Folate Intake and the Risk of Upper Gastrointestinal Cancers

A Systematic Review and Meta-analysis

Martin Tio; Juliana Andrici; Michael R Cox; Guy D Eslick

Disclosures

J Gastroenterol Hepatol. 2014;29(2):250-258. 

In This Article

Methods

Search Strategy

We followed the Meta-Analysis of Observational Studies in Epidemiology (MOOSE) guidelines in performing our systematic review.[13] Relevant articles were identified by two reviewers (M.T. and J.A.) by systematically searching through MEDLINE (from 1950), PubMed (from 1946), EMBASE (from 1949), and Current Contents Connect (from 1998) through to July 26, 2013. The search was performed using the terms folate, folic acid, or vitamin B9, and esophageal, gastric, stomach, or pancreatic cancer, neoplasm, squamous cell carcinoma, or adenocarcinoma. The search terms used were searched as text word and as exploded medical subject headings where possible. The reference lists of relevant articles were also searched for appropriate studies. No language restrictions were used in either the search or study selection. A search for unpublished literature was not performed. Disagreement on article inclusion between the two reviewers was resolved via a third reviewer (G.E.).

Inclusion Criteria

In order to be included, eligible studies needed to: (i) have a study design of either a cohort or case control; (ii) report the risk of esophageal cancer, gastric cancer, or pancreatic cancer in association with total folate intake, dietary folate intake, or folate serum levels. Dietary folate was defined as all folate intake via foods, and total folate intake was defined as all folate intake via foods and supplements; (iii) report the risk point estimate as an odds ratio (OR), hazard ratio, or relative risk that compared a higher level of folate intake with a lower level of folate intake. When multiple levels of folate intake were presented, the ratio comparing the highest intake versus the lowest intake was chosen; (iv) report the 95% confidence interval (CI) for the point estimate; and (v) use an internal comparison when calculating the risk estimate. Studies were excluded if they were duplicates of other studies eligible for inclusion, or if they were meta-analyses of studies. In the case of duplicate studies, the most recently published study was chosen for inclusion.

Data Extraction

One reviewer (M.T.) performed the data extraction via a standardized data extraction form. Information was extracted on the publication year, study design, number of cases, number of controls, total sample size, temporal direction, population type, country, continent, economic development, response rate, case–control matching, mean age, number of adjusted variables, years of follow up, lowest folate level, highest folate level, difference between highest and lowest folate levels, and the risk estimates on esophageal cancer, gastric cancer, and pancreatic cancer. Authors were not contacted if data were missing. Adjusted ratios were extracted in preference to non-adjusted ratios. When more than one adjusted ratio was reported, the ratio with the highest number of adjusted variables was chosen.

Statistical Analysis

Pooled estimates of the OR and 95% CI for the risk of esophageal cancer, gastric cancer, and pancreatic cancer in association with folate were calculated using the random effects model of DerSimonian and Laird.[14] Heterogeneity was assessed using the I2 statistic, which determines the proportion of variability across studies that is due to heterogeneity as opposed to sampling error.[15] Sensitivity analyses were performed when statistically significantly heterogeneity was detected. Subgroup analyses stratified by either study design or histological subtype were also performed. We pre-specified analyses of meta-regression of log OR versus highest absolute folate intake level, lowest absolute folate intake level, and difference between highest and lowest absolute folate intake level.

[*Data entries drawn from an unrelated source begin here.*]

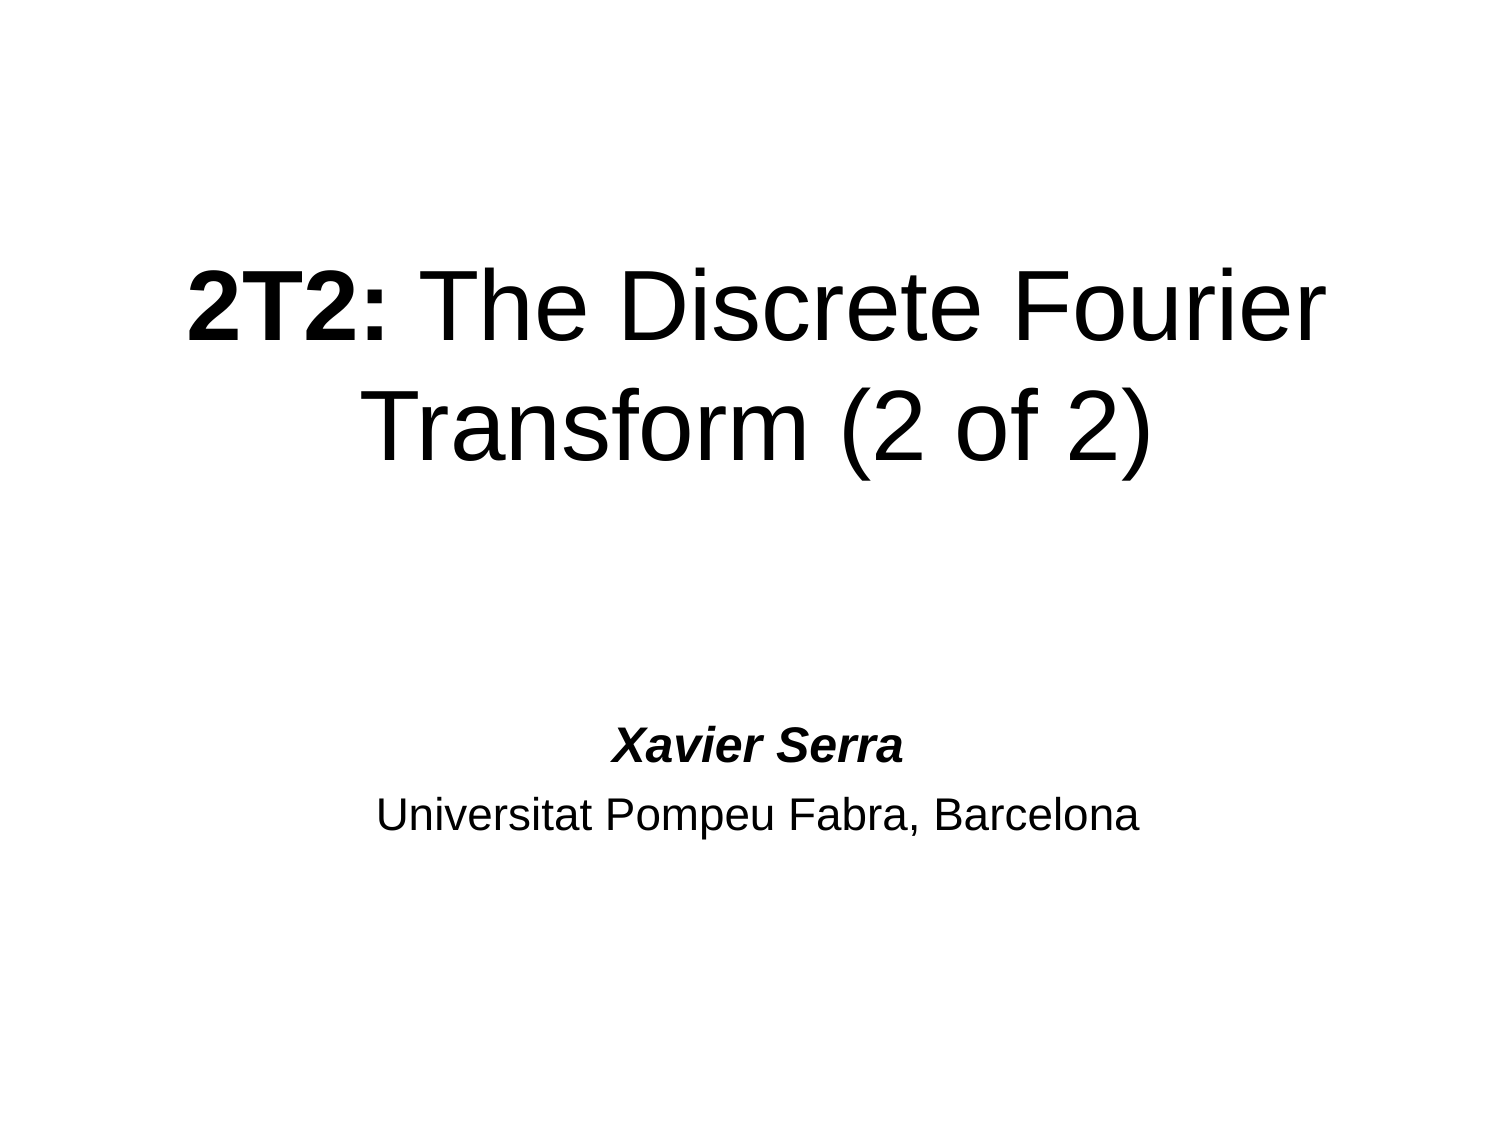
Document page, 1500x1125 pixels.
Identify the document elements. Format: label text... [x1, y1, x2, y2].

title 2T2: The Discrete Fourier Transform (2 of 2) [30, 90, 1486, 631]
text_box Xavier Serra Universitat Pompeu Fabra, Barcelona [301, 709, 1215, 995]
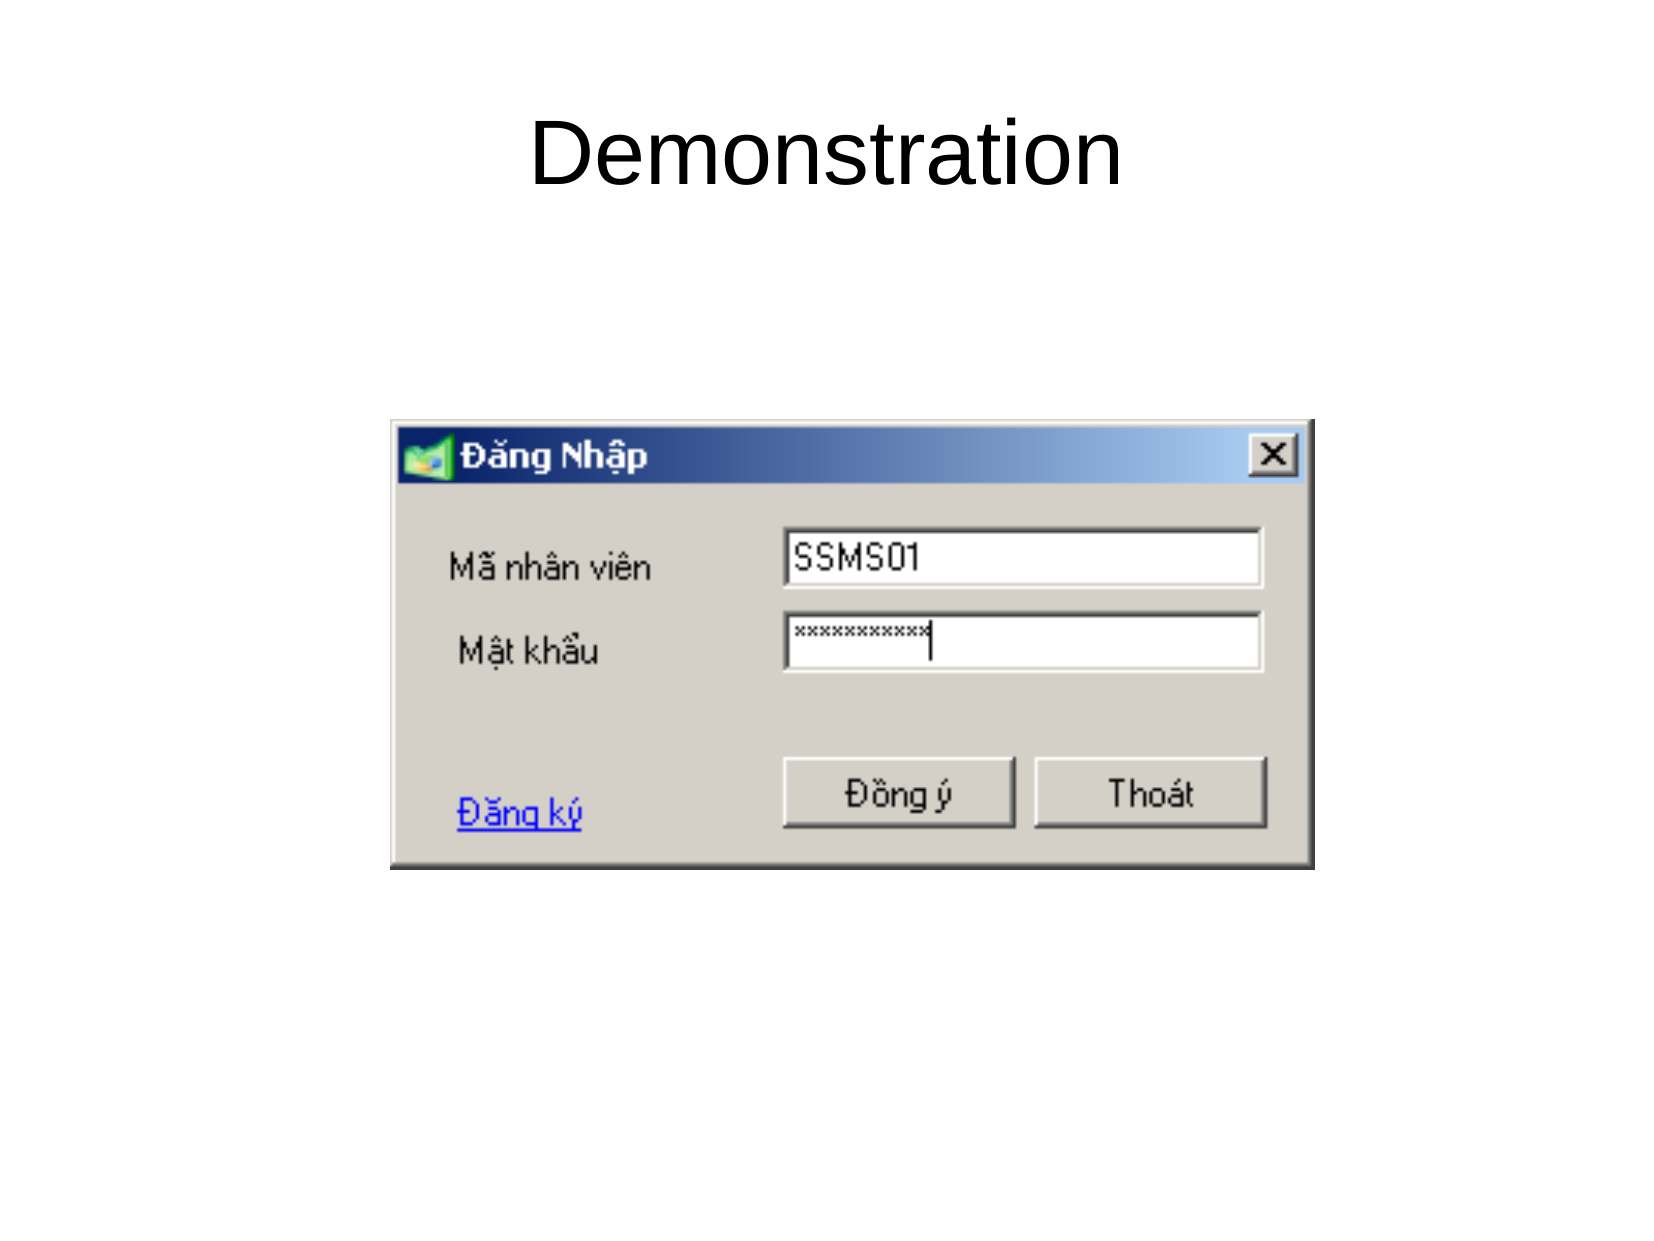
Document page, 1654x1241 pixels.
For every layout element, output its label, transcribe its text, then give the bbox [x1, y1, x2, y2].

title Demonstration [82, 49, 1571, 257]
picture [390, 419, 1315, 871]
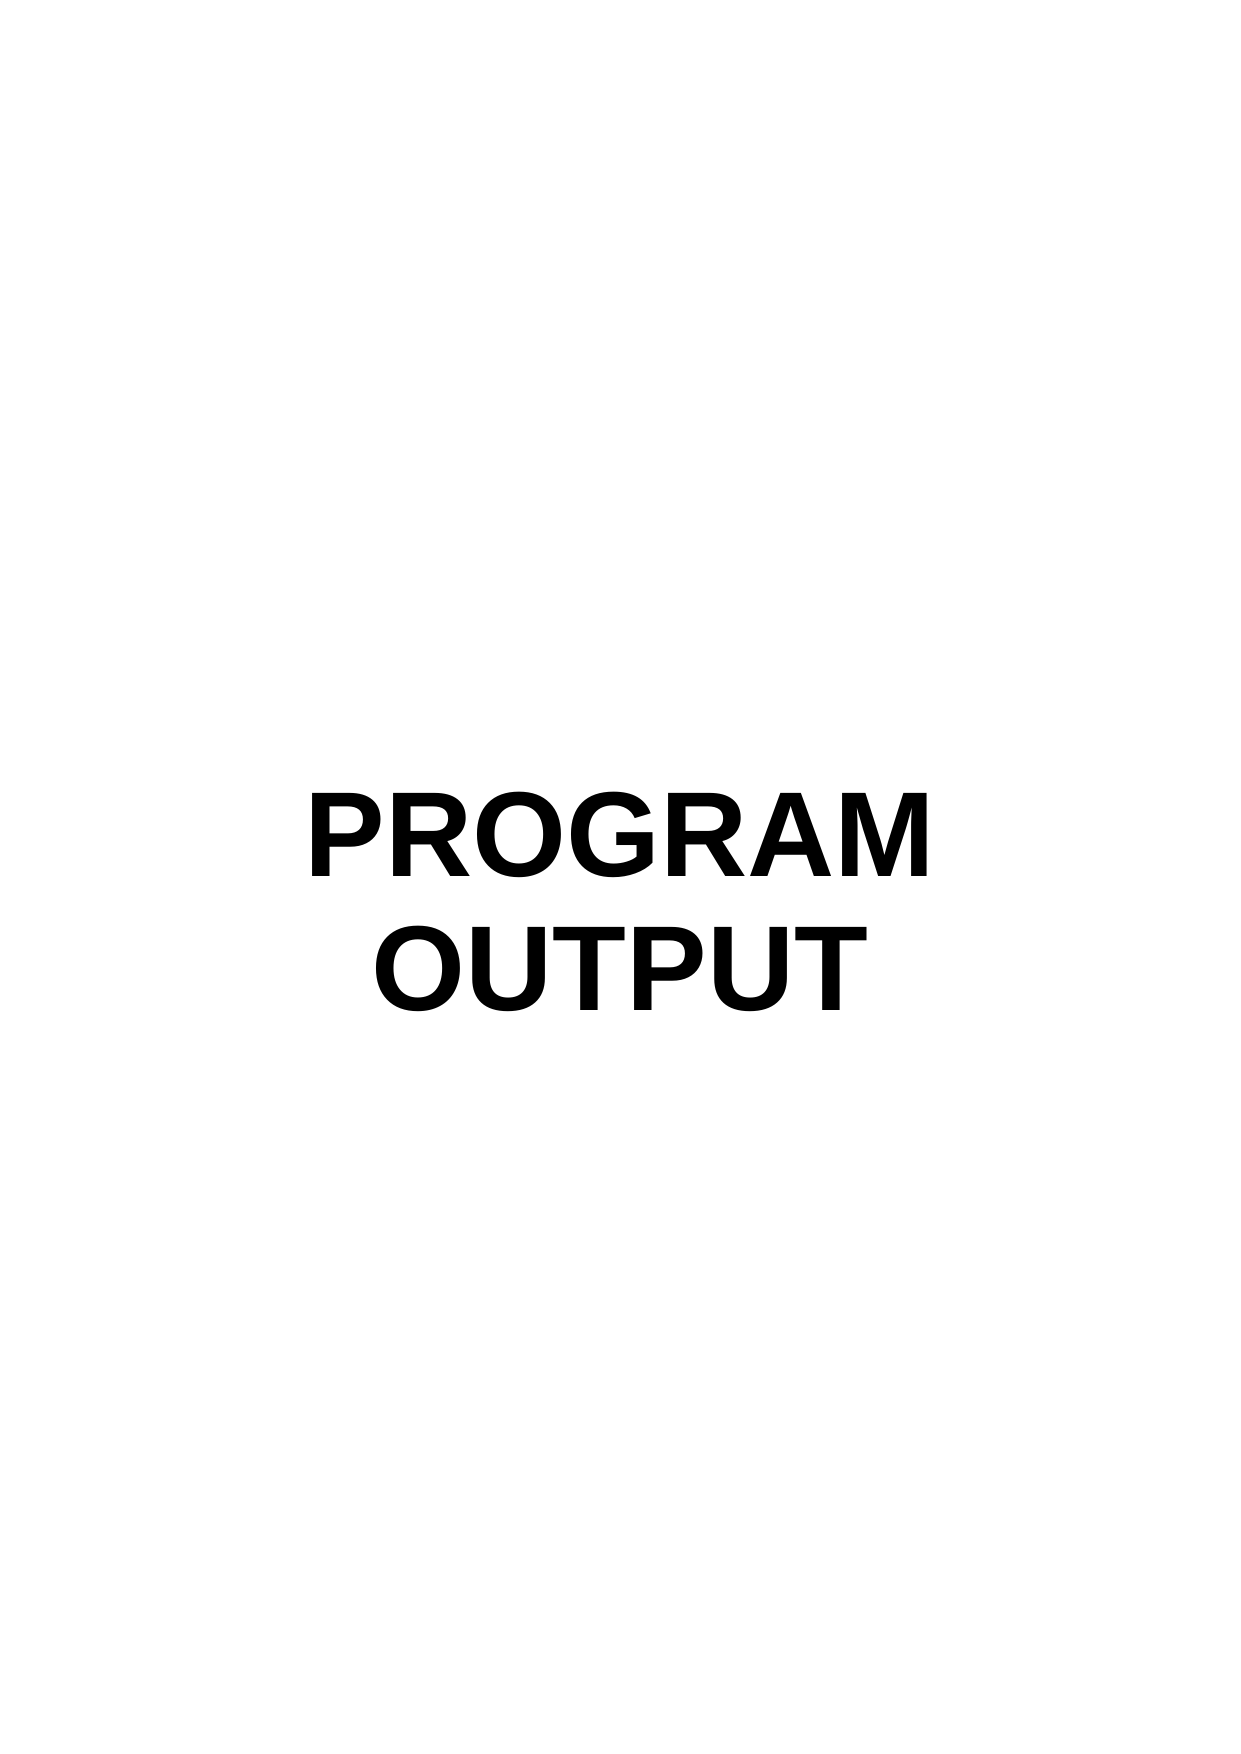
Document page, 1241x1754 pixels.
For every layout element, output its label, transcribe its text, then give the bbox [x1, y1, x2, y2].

title PROGRAM OUTPUT [115, 124, 1125, 1680]
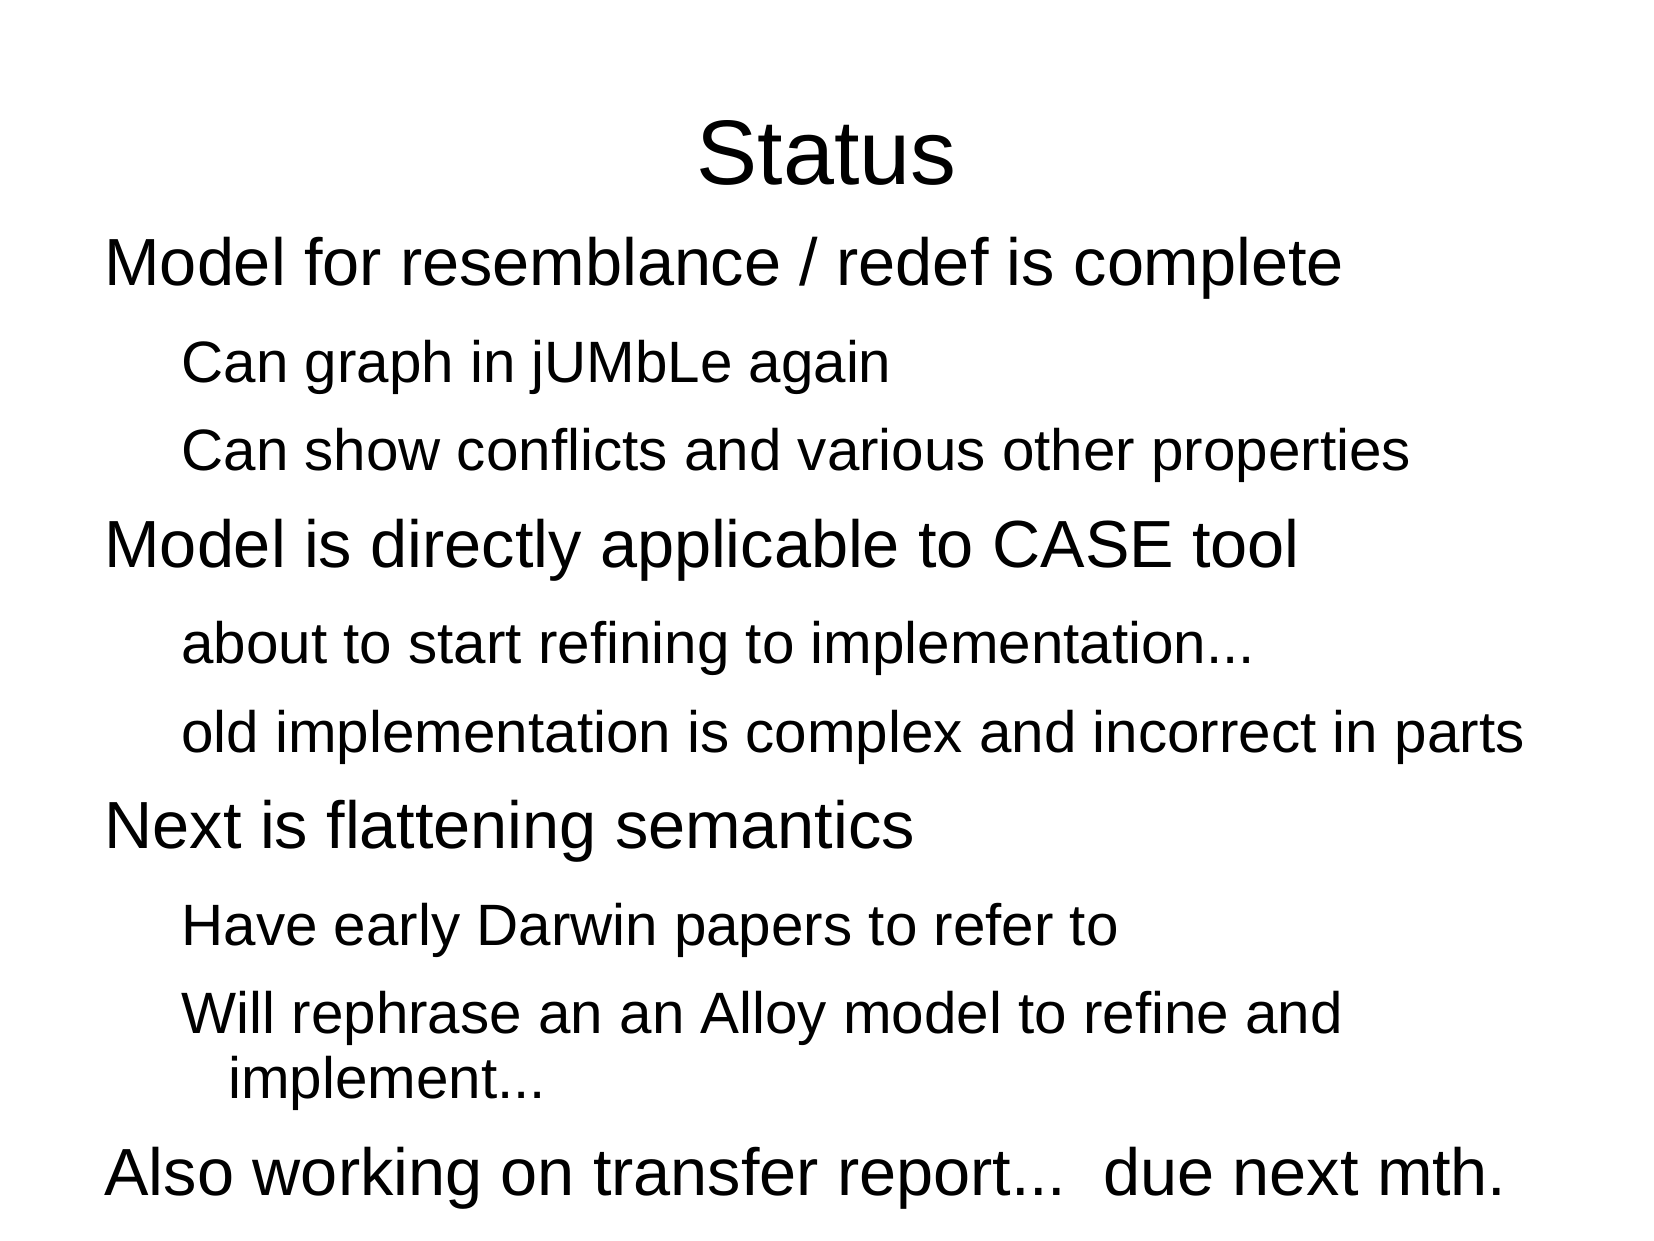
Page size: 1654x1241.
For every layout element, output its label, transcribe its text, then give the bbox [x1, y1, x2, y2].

Publication bias was assessed with Egger's regression model.[16] If publication bias was detected, the additional publication bias methods consisting of the fail-safe number method and the trim-and-fill method were employed to quantify the effect of the bias. The fail-safe number method calculates the number of unpublished studies needed to convert the observed result to statistical non-significance at the alpha level of significance P < 0.05 level. Publication bias is considered to be an issue if the fail-safe number is less than 5n + 10, where n is the number of studies included in the meta-analysis.[17] The trim-and-fill method simulates unpublished studies in the meta-analysis to calculate a new pooled OR, which is then compared with the original pooled OR. If the new pooled OR is similar to the original pooled OR, this indicates that publication bias has little effect on the meta-analysis results. Results were regarded as statistically significant if P < 0.05. All analyses were done with Comprehensive Meta-analysis (version 2.0; Biostat, Englwood, NJ, USA).